Admiral Marcelo Srur
Admiral Marcello Srur (L), shown here speaking with Argentine President Mauricio Macri, was fired from his position as naval chief following the disappearance of Argentine military submarine the ARA San Juan. Reuters

More than a month after an Argentine military submarine vanished during a training mission, Argentina’s naval chief was fired from his position. Admiral Marcelo Srur was terminated Saturday amid an investigation into the ARA San Juan’s disappearance.

Srur, 60, was appointed by President Mauricio Macri in January 2016, according to BBC News. Srur was the highest official to be removed from his position but the fifth senior officer to be terminated as a result of the ARA San Juan’s disappearance, The Telegraph reported.

“The defense minister asked him to retire,” a naval officer told Agence France Presse, speaking on the condition of anonymity. “It’s a political decision.”

The ARA San Juan went missing Nov. 15 with 44 crew members on board. The submarine left the southern Argentine city of Ushuaia during a training mission. Crew members reported a battery failure before it vanished, while sonar in the area detected a sound consistent with an explosion near the submarine’s last known location.

A multinational search scoured hundreds of thousands of nautical miles in an effort to locate the vessel. Officials ended the rescue mission, saying they believed no one was left alive on the vessel, but continued the search. Authorities said a few objects were located on the seafloor via sonar but thus far none have proved to the submarine.
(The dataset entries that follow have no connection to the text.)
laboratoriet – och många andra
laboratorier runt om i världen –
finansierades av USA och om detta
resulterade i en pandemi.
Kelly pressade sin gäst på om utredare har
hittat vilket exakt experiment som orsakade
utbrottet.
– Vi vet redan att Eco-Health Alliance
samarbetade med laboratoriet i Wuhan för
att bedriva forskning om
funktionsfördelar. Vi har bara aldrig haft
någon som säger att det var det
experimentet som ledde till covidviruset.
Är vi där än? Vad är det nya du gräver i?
A special independent commission was created to investigate the submarine’s disappearance. Retired captain Jorge Bergallo, the father of the ARA San Juan’s second commander Jorge Ignacio Bergallo, was expected to head the commission, government sources told state news agency Telam.

Further complicating matters, the sister of a crew member aboard the vessel said she received a “strange” message from her brother before the ARA San Juan vanished. Second sub-officer Roberto Medina reportedly told his sister a Royal Navy helicopter was trying to track the submarine when it traveled close to the Falkland Islands.
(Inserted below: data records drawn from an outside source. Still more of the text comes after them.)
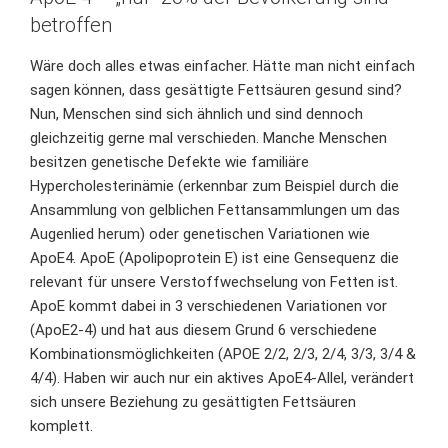
betroffen
Wäre doch alles etwas einfacher. Hätte man nicht einfach
sagen können, dass gesättigte Fettsäuren gesund sind?
Nun, Menschen sind sich ähnlich und sind dennoch
gleichzeitig gerne mal verschieden. Manche Menschen
besitzen genetische Defekte wie
familiäre
Hypercholesterinämie
(erkennbar zum Beispiel durch die
Ansammlung von gelblichen Fettansammlungen um das
Augenlied herum) oder genetischen Variationen wie
ApoE4. ApoE (
Apolipoprotein E
) ist eine Gensequenz die
relevant für unsere Verstoffwechselung von Fetten ist.
ApoE kommt dabei in 3 verschiedenen Variationen vor
(ApoE2-4) und hat aus diesem Grund 6 verschiedene
Kombinationsmöglichkeiten (APOE 2/2, 2/3, 2/4, 3/3, 3/4 &
4/4). Haben wir auch nur ein aktives ApoE4-Allel, verändert
sich unsere Beziehung zu gesättigten Fettsäuren
komplett.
“It was a strange message in which he told us a British helicopter and a Chilean ship had been chasing them,” Jesica Medina said. “I don’t know how close they go to the Malvinas, and I don’t know what the political situation is like. That’s what he told us and that is what we were left with.”
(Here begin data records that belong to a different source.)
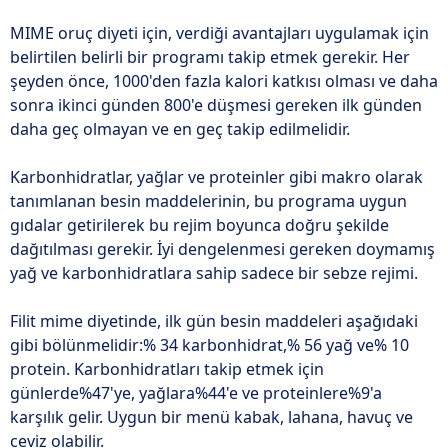
MIME oruç diyeti için, verdiği avantajları uygulamak için
belirtilen belirli bir programı takip etmek gerekir. Her
şeyden önce, 1000'den fazla kalori katkısı olması ve daha
sonra ikinci günden 800'e düşmesi gereken ilk günden
daha geç olmayan ve en geç takip edilmelidir.
Karbonhidratlar, yağlar ve proteinler gibi makro olarak
tanımlanan besin maddelerinin, bu programa uygun
gıdalar getirilerek bu rejim boyunca doğru şekilde
dağıtılması gerekir. İyi dengelenmesi gereken doymamış
yağ ve karbonhidratlara sahip sadece bir sebze rejimi.
Filit mime diyetinde, ilk gün besin maddeleri aşağıdaki
gibi bölünmelidir:% 34 karbonhidrat,% 56 yağ ve% 10
protein. Karbonhidratları takip etmek için
günlerde%47'ye, yağlara%44'e ve proteinlere%9'a
karşılık gelir. Uygun bir menü kabak, lahana, havuç ve
ceviz olabilir.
A spokesperson for the Ministry of Defense denied the claims and called the story “completely untrue.”

Some family members of those on board have expressed concern about the disappearance and the way it was handled.

“We ask that they will always tell us the truth, that they keep us informed about what’s happening,” said Jorge Villareal, the father of missing crew member Fernando Villareal, according to Efe news. “We just find things out through the media.”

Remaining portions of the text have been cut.